We need to focus on the positives, discuss the benefits and how we can make it work for our organization – would we use x86 virtual platform a front office retail function, possibly not, but for that market data platform it might be equally ideal.
Choosing the right platform for the business function will always be a challenge, we’ve made big progress in the virtualization platform space recently and long may it continue, addressing specific business and user requirements, at the same time, we need to move towards more standards, configuration and best practice models – remind the user community that the virtual platform needs secured as you would the Windows/Linux installation on the virtual machine.
There’s an interesting thing happening in many respects, like the car industry, we’re erasing the middle ground long term, moving towards either the industrial strength or the the super cheap, disposable short term platform which suits us now and maybe for the next two years when I’ll bin it and replace it. This in terms of energy efficiency, data center and the hardware support costs. Is the 1u or 3u server, the blade combined with grid and virtualization the next generation supercomputer or Enterprise platform?

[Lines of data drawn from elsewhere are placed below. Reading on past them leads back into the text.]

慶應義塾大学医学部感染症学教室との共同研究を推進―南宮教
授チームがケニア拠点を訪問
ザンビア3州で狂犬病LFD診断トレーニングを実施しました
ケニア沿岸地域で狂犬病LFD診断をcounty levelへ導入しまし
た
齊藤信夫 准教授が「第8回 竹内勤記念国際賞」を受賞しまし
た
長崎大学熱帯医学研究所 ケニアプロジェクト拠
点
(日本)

There will always be demand for the industrial strength ‘Non-Stop’ high end solutions, the last forever ones, for those specific government or tier 1 market applications, but I wonder as the x86 platform develops, as what we can achieve with it in partnership with virtualization and grid, if that can’t equally fulfill a similar role at reduced cost?
Is it industrial strength I need or something that works most of the time when I need it? How much downtime can i accept and in a virtual world with fail-over, with load balancing is it always online or just many cheapy computers that can share the load, manage end user expectations and service?
What investment to risk ratio is acceptable to my business, my customers? For those free services will the end users care (or notice) if the system is ‘down’? We need to define the difference between it being ‘slow’ (which we could suggest is client/web based) and the unavailable state, the site/application displaying the ‘sorry we’re broken page’.